[Given task] Copy the material below verbatim, starting at its first line and stopping after the line that contains "14:00 -- exactly on the 14:00 line.".

[Exercise input]
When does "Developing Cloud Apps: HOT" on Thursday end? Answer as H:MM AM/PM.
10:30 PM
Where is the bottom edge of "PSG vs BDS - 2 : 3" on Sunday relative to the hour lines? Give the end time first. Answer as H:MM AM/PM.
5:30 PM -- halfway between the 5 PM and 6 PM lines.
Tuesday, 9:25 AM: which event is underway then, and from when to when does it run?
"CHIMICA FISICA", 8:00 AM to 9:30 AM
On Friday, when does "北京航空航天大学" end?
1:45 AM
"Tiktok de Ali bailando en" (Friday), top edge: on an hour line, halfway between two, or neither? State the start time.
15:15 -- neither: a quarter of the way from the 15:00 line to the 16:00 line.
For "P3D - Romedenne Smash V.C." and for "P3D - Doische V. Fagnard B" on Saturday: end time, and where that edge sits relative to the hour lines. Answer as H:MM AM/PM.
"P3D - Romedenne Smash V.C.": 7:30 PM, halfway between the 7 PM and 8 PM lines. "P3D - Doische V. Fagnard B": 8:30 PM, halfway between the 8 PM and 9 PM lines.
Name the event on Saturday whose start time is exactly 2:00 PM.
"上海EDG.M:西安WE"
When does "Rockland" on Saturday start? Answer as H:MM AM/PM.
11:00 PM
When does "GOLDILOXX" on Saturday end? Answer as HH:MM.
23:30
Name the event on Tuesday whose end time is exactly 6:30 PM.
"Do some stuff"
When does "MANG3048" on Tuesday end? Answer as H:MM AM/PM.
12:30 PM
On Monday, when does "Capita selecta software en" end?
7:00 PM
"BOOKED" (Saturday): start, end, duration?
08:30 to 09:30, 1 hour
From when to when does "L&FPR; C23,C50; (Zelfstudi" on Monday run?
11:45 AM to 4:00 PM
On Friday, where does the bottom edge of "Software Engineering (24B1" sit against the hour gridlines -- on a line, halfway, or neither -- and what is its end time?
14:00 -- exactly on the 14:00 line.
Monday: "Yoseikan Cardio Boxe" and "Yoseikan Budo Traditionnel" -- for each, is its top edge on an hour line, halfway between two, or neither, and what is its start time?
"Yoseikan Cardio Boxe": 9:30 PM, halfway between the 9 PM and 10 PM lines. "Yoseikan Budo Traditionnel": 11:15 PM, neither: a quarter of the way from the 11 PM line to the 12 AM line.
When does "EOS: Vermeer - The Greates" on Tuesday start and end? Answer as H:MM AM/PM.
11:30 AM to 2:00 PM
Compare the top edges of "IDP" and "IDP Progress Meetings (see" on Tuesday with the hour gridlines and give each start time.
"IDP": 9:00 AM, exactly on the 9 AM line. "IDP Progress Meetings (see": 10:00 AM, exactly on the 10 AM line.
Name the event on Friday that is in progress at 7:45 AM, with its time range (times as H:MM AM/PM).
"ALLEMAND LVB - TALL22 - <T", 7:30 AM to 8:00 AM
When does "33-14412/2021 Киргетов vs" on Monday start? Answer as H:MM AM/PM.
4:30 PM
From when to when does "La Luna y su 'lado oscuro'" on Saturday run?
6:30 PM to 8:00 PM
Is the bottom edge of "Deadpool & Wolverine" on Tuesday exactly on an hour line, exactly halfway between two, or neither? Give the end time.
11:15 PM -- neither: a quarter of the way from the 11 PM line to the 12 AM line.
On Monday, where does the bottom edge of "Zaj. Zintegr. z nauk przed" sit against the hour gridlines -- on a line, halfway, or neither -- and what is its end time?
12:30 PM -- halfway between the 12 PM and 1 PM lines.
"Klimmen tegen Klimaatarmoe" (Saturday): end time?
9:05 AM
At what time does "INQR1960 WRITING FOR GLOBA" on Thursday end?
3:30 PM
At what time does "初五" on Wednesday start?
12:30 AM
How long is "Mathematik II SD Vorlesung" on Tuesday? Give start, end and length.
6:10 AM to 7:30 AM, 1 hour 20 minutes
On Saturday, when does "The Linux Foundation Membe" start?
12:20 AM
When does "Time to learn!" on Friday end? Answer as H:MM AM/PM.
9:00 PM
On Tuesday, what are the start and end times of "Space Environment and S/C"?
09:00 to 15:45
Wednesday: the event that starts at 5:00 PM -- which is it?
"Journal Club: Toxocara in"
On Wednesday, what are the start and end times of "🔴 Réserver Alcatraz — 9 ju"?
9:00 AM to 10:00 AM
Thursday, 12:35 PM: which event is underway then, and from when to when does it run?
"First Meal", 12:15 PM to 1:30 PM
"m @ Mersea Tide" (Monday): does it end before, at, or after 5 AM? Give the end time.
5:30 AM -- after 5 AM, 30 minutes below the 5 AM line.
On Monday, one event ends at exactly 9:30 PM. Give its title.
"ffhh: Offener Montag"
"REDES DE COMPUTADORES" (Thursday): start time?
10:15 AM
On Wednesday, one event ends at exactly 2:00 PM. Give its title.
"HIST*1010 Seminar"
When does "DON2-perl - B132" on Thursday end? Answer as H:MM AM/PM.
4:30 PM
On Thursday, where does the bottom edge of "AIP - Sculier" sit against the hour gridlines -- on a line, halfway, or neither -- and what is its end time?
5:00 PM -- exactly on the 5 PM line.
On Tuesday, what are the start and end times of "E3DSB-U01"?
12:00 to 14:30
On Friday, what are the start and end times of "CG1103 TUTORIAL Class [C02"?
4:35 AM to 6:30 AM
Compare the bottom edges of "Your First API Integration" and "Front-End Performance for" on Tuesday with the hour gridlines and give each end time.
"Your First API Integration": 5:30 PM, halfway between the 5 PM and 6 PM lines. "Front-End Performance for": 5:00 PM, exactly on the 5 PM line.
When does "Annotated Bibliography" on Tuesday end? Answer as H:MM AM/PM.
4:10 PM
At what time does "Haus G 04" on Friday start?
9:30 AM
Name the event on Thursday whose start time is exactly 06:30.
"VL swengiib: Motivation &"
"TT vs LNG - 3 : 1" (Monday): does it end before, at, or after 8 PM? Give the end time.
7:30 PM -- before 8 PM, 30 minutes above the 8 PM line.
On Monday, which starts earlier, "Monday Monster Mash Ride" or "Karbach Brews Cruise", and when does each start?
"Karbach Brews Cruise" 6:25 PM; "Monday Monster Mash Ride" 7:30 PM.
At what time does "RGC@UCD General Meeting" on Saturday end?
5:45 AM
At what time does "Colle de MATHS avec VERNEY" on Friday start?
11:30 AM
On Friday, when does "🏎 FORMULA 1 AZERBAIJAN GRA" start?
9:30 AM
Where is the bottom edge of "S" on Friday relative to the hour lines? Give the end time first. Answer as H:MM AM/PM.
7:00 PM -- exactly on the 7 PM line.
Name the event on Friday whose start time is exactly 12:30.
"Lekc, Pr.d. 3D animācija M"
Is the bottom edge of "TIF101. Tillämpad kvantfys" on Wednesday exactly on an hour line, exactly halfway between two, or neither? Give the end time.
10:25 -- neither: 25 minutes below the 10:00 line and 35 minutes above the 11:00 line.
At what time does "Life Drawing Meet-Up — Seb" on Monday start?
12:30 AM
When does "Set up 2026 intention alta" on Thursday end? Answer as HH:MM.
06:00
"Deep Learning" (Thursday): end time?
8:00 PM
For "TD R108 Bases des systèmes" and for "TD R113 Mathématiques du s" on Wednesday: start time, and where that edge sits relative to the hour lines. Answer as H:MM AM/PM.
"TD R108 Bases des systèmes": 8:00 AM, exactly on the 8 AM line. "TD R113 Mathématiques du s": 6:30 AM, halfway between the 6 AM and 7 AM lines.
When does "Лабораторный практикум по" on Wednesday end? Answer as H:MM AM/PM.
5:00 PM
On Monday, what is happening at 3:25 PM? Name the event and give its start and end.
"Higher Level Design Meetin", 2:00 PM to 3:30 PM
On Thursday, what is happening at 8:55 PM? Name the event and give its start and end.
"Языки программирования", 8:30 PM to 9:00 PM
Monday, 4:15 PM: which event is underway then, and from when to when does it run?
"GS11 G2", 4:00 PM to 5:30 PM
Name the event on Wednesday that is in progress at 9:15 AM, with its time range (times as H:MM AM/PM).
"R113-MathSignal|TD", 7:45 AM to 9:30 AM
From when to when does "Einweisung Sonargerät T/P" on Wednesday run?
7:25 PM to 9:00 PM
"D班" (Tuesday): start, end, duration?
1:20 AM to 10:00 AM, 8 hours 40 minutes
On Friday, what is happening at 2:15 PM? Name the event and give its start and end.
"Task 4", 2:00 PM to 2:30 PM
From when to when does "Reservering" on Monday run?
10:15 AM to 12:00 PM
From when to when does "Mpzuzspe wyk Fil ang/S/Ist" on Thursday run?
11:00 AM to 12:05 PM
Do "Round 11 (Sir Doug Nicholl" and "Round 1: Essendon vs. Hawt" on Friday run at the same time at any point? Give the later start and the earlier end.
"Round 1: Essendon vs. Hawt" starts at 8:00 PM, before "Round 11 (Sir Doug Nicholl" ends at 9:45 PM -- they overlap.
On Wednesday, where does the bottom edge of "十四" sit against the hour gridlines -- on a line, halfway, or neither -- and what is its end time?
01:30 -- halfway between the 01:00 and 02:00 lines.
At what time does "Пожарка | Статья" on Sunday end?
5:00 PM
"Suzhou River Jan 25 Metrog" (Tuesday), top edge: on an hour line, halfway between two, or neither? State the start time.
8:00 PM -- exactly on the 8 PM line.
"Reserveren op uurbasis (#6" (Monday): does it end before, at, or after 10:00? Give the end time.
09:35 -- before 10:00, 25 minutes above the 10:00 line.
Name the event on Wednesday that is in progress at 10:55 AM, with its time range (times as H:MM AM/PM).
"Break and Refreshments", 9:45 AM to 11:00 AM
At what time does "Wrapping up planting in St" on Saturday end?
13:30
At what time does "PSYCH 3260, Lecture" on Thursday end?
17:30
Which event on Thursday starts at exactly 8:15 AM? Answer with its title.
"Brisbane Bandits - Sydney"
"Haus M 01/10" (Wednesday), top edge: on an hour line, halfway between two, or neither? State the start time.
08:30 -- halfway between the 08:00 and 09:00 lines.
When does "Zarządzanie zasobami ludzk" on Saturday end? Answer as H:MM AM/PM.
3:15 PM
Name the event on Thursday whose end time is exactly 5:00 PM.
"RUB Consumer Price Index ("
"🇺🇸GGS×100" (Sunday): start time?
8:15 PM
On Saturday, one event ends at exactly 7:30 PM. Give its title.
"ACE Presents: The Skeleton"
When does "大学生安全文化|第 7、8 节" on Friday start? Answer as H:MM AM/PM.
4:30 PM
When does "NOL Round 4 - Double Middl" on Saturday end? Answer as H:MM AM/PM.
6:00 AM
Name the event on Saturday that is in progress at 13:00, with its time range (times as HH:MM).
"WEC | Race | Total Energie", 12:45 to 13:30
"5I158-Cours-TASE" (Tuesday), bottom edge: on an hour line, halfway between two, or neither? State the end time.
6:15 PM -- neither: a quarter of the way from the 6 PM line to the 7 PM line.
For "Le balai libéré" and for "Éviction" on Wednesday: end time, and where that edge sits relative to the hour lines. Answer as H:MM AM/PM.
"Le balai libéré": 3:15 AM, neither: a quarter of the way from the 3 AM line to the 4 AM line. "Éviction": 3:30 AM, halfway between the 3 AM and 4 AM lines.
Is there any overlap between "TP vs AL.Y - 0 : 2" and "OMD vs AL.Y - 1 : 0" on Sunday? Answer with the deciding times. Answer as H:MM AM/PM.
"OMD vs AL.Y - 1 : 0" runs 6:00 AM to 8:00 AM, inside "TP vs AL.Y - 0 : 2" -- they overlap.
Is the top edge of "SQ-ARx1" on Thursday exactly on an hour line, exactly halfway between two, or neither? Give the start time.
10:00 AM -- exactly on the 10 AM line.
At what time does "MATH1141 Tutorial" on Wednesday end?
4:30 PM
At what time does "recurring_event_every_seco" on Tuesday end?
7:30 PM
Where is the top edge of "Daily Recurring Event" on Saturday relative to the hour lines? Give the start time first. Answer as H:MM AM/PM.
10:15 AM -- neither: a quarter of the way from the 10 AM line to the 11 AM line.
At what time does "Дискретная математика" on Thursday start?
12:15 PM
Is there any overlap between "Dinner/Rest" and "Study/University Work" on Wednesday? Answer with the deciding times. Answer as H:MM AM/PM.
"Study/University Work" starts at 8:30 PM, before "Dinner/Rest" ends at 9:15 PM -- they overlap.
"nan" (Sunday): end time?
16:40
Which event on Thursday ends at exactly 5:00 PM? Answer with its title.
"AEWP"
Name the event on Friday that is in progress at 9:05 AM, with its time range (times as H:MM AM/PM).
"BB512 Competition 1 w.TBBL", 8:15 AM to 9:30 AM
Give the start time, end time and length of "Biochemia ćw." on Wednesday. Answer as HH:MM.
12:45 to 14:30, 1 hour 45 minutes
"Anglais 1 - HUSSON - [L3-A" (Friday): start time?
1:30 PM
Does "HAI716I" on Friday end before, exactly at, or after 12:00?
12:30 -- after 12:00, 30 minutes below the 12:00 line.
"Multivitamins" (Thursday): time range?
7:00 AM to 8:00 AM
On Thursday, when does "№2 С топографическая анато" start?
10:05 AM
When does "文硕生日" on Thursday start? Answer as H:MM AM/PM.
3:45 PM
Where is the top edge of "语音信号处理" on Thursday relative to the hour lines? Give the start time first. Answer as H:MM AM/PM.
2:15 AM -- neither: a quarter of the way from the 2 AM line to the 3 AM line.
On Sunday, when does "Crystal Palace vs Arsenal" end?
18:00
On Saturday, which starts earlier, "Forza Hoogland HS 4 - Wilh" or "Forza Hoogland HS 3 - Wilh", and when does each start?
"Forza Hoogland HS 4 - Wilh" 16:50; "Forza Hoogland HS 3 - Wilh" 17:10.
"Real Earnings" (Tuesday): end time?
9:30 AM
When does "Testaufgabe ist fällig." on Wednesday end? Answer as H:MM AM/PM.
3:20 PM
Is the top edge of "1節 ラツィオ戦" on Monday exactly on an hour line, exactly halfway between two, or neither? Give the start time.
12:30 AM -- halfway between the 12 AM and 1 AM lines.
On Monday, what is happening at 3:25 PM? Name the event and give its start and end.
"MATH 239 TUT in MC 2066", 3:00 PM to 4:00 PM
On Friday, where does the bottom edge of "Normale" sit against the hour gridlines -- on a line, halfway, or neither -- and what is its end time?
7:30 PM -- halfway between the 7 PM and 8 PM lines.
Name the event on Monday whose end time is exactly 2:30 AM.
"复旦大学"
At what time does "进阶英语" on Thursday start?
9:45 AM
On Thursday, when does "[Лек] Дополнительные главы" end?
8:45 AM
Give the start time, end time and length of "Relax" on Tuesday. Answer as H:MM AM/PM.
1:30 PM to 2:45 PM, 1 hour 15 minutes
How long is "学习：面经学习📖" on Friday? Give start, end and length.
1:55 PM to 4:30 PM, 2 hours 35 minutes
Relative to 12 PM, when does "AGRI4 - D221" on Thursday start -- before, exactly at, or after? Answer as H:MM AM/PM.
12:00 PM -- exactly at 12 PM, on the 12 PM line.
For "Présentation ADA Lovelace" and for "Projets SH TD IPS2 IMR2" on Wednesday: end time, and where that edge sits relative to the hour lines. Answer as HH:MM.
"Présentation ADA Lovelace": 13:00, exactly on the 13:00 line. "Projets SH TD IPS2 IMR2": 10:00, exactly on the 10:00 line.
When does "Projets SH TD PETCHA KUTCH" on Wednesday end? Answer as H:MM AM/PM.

[Correct output]
When does "Developing Cloud Apps: HOT" on Thursday end? Answer as H:MM AM/PM.
10:30 PM
Where is the bottom edge of "PSG vs BDS - 2 : 3" on Sunday relative to the hour lines? Give the end time first. Answer as H:MM AM/PM.
5:30 PM -- halfway between the 5 PM and 6 PM lines.
Tuesday, 9:25 AM: which event is underway then, and from when to when does it run?
"CHIMICA FISICA", 8:00 AM to 9:30 AM
On Friday, when does "北京航空航天大学" end?
1:45 AM
"Tiktok de Ali bailando en" (Friday), top edge: on an hour line, halfway between two, or neither? State the start time.
15:15 -- neither: a quarter of the way from the 15:00 line to the 16:00 line.
For "P3D - Romedenne Smash V.C." and for "P3D - Doische V. Fagnard B" on Saturday: end time, and where that edge sits relative to the hour lines. Answer as H:MM AM/PM.
"P3D - Romedenne Smash V.C.": 7:30 PM, halfway between the 7 PM and 8 PM lines. "P3D - Doische V. Fagnard B": 8:30 PM, halfway between the 8 PM and 9 PM lines.
Name the event on Saturday whose start time is exactly 2:00 PM.
"上海EDG.M:西安WE"
When does "Rockland" on Saturday start? Answer as H:MM AM/PM.
11:00 PM
When does "GOLDILOXX" on Saturday end? Answer as HH:MM.
23:30
Name the event on Tuesday whose end time is exactly 6:30 PM.
"Do some stuff"
When does "MANG3048" on Tuesday end? Answer as H:MM AM/PM.
12:30 PM
On Monday, when does "Capita selecta software en" end?
7:00 PM
"BOOKED" (Saturday): start, end, duration?
08:30 to 09:30, 1 hour
From when to when does "L&FPR; C23,C50; (Zelfstudi" on Monday run?
11:45 AM to 4:00 PM
On Friday, where does the bottom edge of "Software Engineering (24B1" sit against the hour gridlines -- on a line, halfway, or neither -- and what is its end time?
14:00 -- exactly on the 14:00 line.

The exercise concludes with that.